A new aperitif biscuit claimed to help prevent kidney stones has been launched by the Balearic University's Sciences of Health Research Institute (IUNICS). It comes in the form of short sticks and is made from seeds of the carob tree.
This new product will be marketed as Galefit by the company Galletes Rossellons and was presented yesterday by Luis Angel Ramis de Ayreflor, the Balearic minister of finance, taxation and innovation, Dr Felix Grases, chemistry professor at the University and Rector Avel.lí Blasco.
The biscuit was described as a functional food, as, if eaten regularly, two or three times a week, they reduce the possibilities of suffering kidney stones by 30 to 40 per cent, Grases claimed yesterday.
They contain phytates, an antioxidant which prevents the formation of stones, and which is a component found in the seeds and shells of wholegrain cereals and nuts.

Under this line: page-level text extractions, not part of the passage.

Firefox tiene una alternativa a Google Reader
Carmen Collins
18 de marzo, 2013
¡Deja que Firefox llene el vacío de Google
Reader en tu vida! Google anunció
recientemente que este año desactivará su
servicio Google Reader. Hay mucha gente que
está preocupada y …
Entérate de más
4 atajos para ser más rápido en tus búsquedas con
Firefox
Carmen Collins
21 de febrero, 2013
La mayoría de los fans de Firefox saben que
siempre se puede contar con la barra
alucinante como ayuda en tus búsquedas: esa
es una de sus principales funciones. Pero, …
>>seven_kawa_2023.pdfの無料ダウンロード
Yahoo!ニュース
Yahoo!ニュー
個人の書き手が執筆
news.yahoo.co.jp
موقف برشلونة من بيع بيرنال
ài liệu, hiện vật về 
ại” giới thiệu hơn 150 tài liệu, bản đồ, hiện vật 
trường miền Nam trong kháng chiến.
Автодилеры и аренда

Grases explained that a recent study by Harvard University, based on a survey of 96'000 people, showed the efficiency of phytates, a substance which the human organism generates but does not store, in the prevention of kidney stones.

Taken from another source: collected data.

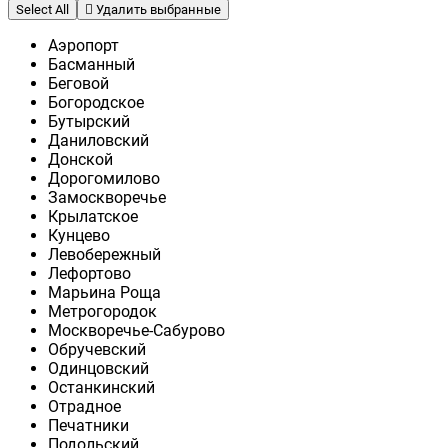
Select All
Удалить выбранные
Аэропорт
Басманный
Беговой
Богородское
Бутырский
Даниловский
Донской
Дорогомилово
Замоскворечье
Крылатское
Кунцево
Левобережный
Лефортово
Марьина Роща
Метрогородок
Москворечье-Сабурово
Обручевский
Одинцовский
Останкинский
Отрадное
Печатники
Подольский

He stressed that the biscuits are not a medicine, because they cannot dissolve existing stones and therefore do not have the capacity to cure, but they do prevent the formation of kidney stones. According to Grases, 12.4 per cent of the population suffer from kdiney stones, and the incidence is higher in Mediterranean countries, mainly because of the diet and the climate. But, he said, contrary to what most people think, hard water does not favour the formation of kidney stones.
All the research on the new product has been developed in the Balearics, at the Research Institute.

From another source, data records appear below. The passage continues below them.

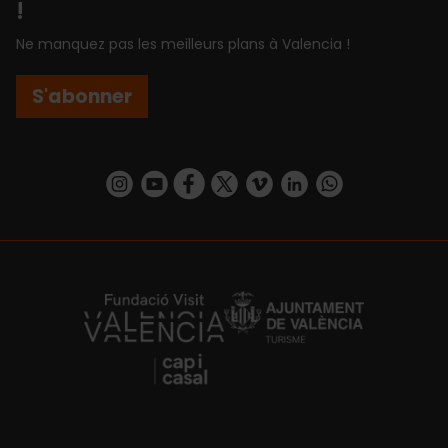
!
Ne manquez pas les meilleurs plans à Valencia !
S'abonner
https://www.instagram.com/visit_valencia/
https://www.youtube.com/user/Turisvalenc
https://www.facebook.com/Valencia.E
https://twitter.com/ValenciaEspa
https://vimeo.com/visitvalen
https://www.linkedin.com/company/turismo-valencia/
https://api.whatsapp.com/send/?
https://fundacion.visitvalencia.com/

This is the second functional food which Galletes Rossellons and the University research department have marketed together. The first were olive oil biscuits, and nearly 250'000 bags have been sold in a year and a half.
Grasses said that the new biscuits are also rich in vitamins and aminoacids, and so are highly nutritious.
He added that his latest research is centred on testing the capacity of the phytates to prevent some types of cancer, particularly skin and colon cancer.